Johannes Stroebel, New York University
The social integration of international migrants: Evidence from the networks of Syrians in Germany
Abstract
We use de-identified data from Facebook to study the social integration of Syrian migrants in Germany, a country that received a large influx of refugees during the Syrian Civil War. We construct measures of migrants’ social integration based on Syrians’ friendship links to Germans, their use of the German language, and their participation in local social groups. We find large variation in Syrians’ social integration across German counties, and use a movers’ research design to document that these differences are largely due to causal effects of place.
Regional differences in the social integration of Syrians are shaped both by the rate at which German natives befriend other locals in general (general friendliness) and the relative rate at which they befriend local Syrian migrants versus German natives (relative friending).

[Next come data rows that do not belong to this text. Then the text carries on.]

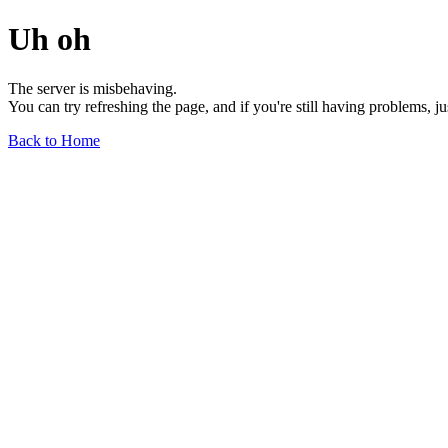
Uh oh
The server is misbehaving.
You can try refreshing the page, and if you're still having problems, j
Back to Home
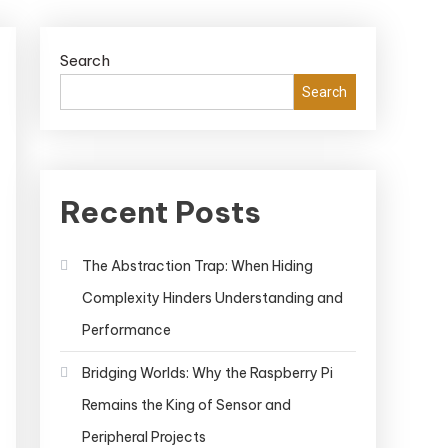
Search
Search
Recent Posts
The Abstraction Trap: When Hiding
Complexity Hinders Understanding and
Performance
Bridging Worlds: Why the Raspberry Pi
Remains the King of Sensor and
Peripheral Projects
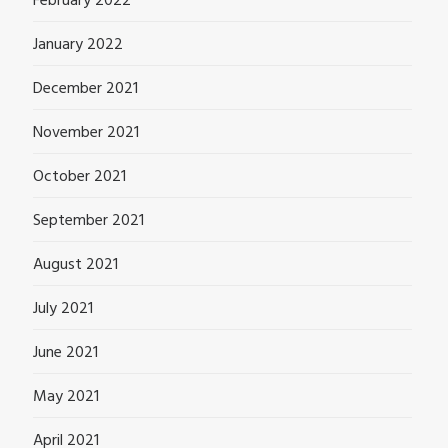
February 2022
January 2022
December 2021
November 2021
October 2021
September 2021
August 2021
July 2021
June 2021
May 2021
April 2021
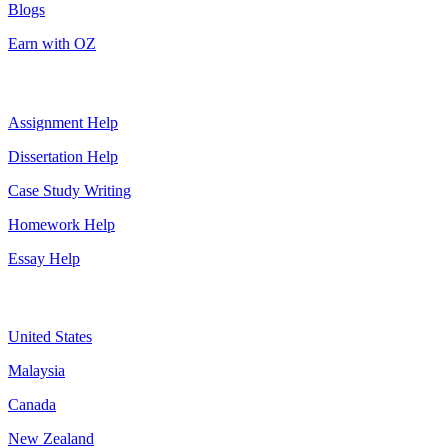
Blogs
Earn with OZ
Top Services
Assignment Help
Dissertation Help
Case Study Writing
Homework Help
Essay Help
Assignment By Countries
United States
Malaysia
Canada
New Zealand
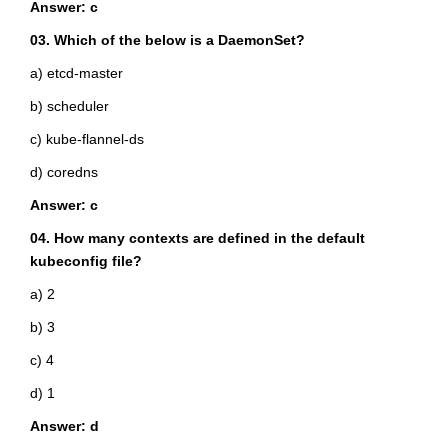
Answer: c
03. Which of the below is a DaemonSet?
a) etcd-master
b) scheduler
c) kube-flannel-ds
d) coredns
Answer: c
04. How many contexts are defined in the default
kubeconfig file?
a) 2
b) 3
c) 4
d) 1
Answer: d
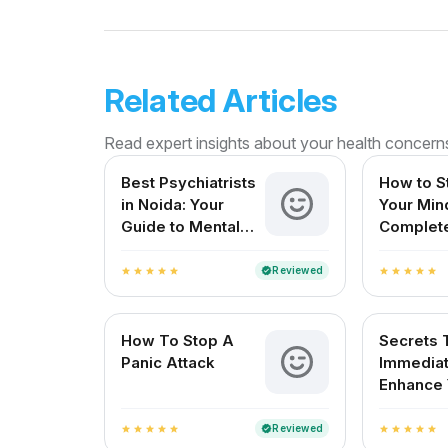
Related Articles
Read expert insights about your health concern
Best Psychiatrists
How to S
in Noida: Your
Your Min
Guide to Mental
Complet
Wellness
for Ment
Resilien
Reviewed
verified
star
star
star
star
star
star
star
star
star
star
How To Stop A
Secrets 
Panic Attack
Immediat
Enhance 
Mood
Reviewed
verified
star
star
star
star
star
star
star
star
star
star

We follow the friending behavior of Germans that move across locations to show that both general friendliness and relative friending are more strongly affected by place-based effects such as local institutions than by persistent individual characteristics of natives (e.g., attitudes toward neighbors or migrants).
Relative friending is higher in areas with lower unemployment and more completed government-sponsored integration courses. Using variation in teacher availability as an instrument, we find that integration courses had a substantial causal effect on the social integration of Syrian migrants. We also use fluctuations in the presence of Syrian migrants across high school cohorts to show that natives with quasi-random exposure to Syrians in school are more likely to befriend other Syrian migrants in other settings, suggesting that contact between groups can shape subsequent attitudes towards migrants.

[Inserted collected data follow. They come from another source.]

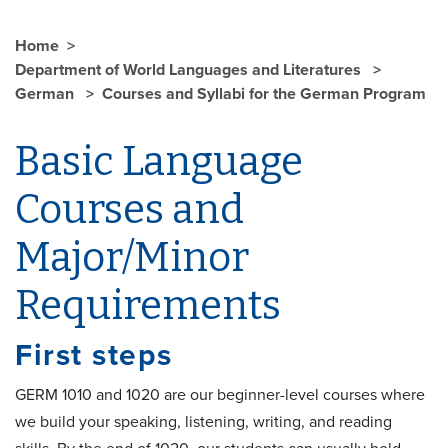
Home
Department of World Languages and Literatures
German
Courses and Syllabi for the German Program
Basic Language
Courses and
Major/Minor
Requirements
First steps
GERM 1010 and 1020 are our beginner-level courses where
we build your speaking, listening, writing, and reading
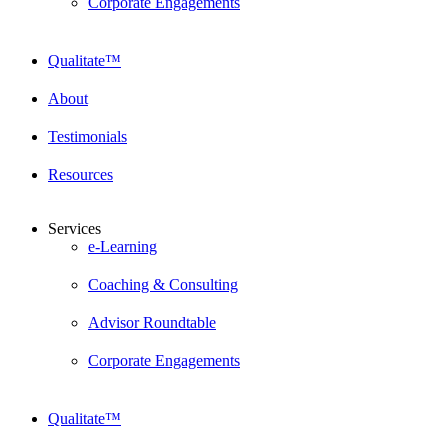
Corporate Engagements
Qualitate™
About
Testimonials
Resources
Services
e-Learning
Coaching & Consulting
Advisor Roundtable
Corporate Engagements
Qualitate™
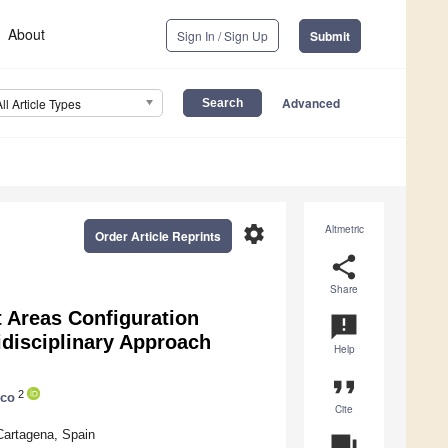
About
Sign In / Sign Up
Submit
Advanced
All Article Types
settings
Altmetric
Order Article Reprints
share
Share
t Areas Configuration
announcement
tidisciplinary Approach
Help
format_quote
2
nco
Cite
Cartagena, Spain
question_answer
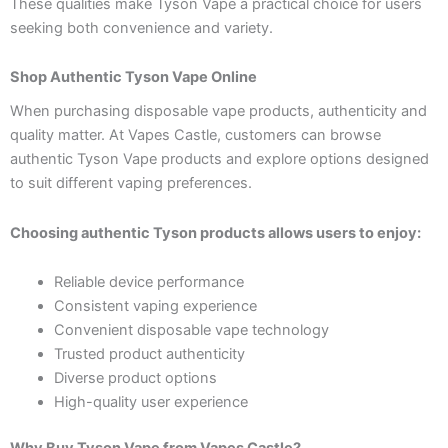
These qualities make Tyson Vape a practical choice for users
seeking both convenience and variety.
Shop Authentic Tyson Vape Online
When purchasing disposable vape products, authenticity and
quality matter. At Vapes Castle, customers can browse
authentic Tyson Vape products and explore options designed
to suit different vaping preferences.
Choosing authentic Tyson products allows users to enjoy:
Reliable device performance
Consistent vaping experience
Convenient disposable vape technology
Trusted product authenticity
Diverse product options
High-quality user experience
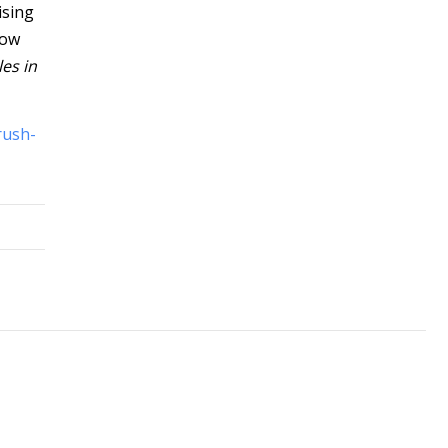
ising
how
les in
rush-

Johannes Stroebel is the David S. Loeb Professor of Finance at the New York University Stern School of Business. He joined NYU in 2013 from the University of Chicago Booth School of Business, where he was the Neubauer Family Assistant Professor of Economics.
Professor Stroebel conducts research in climate finance, household finance, social network analysis, macroeconomics, and real estate economics. He has won numerous awards, including the AQR Asset Management Institute Young Researcher Prize and the Brattle Award for the best paper published in the Journal of Finance. He has also won an Andrew Carnegie fellowship and an Alfred P. Sloan Research Fellowship in Economics. Professor Stroebel is an Associate Editor at the Journal of Political Economy, the Review of Economic Studies, Econometrica, and the Journal of Finance. Professor Stroebel is also a member of the Climate-Related Market Risk Subcommittee at the Commodities and Futures Trading Commission (CFTC), as well as a member of a Working Group on Extreme Weather and Financial Risks at the President’s Council of Advisors on Science and Technology (PCAST).
Professor Stroebel read Philosophy, Politics, and Economics at Merton College, Oxford, where he won the Hicks and Webb Medley Prize for the best performance in Economics. He earned a Ph.D. in Economics at Stanford University, where he held the Bradley and Kohlhagen Fellowships at the Stanford Institute for Economic Policy Research.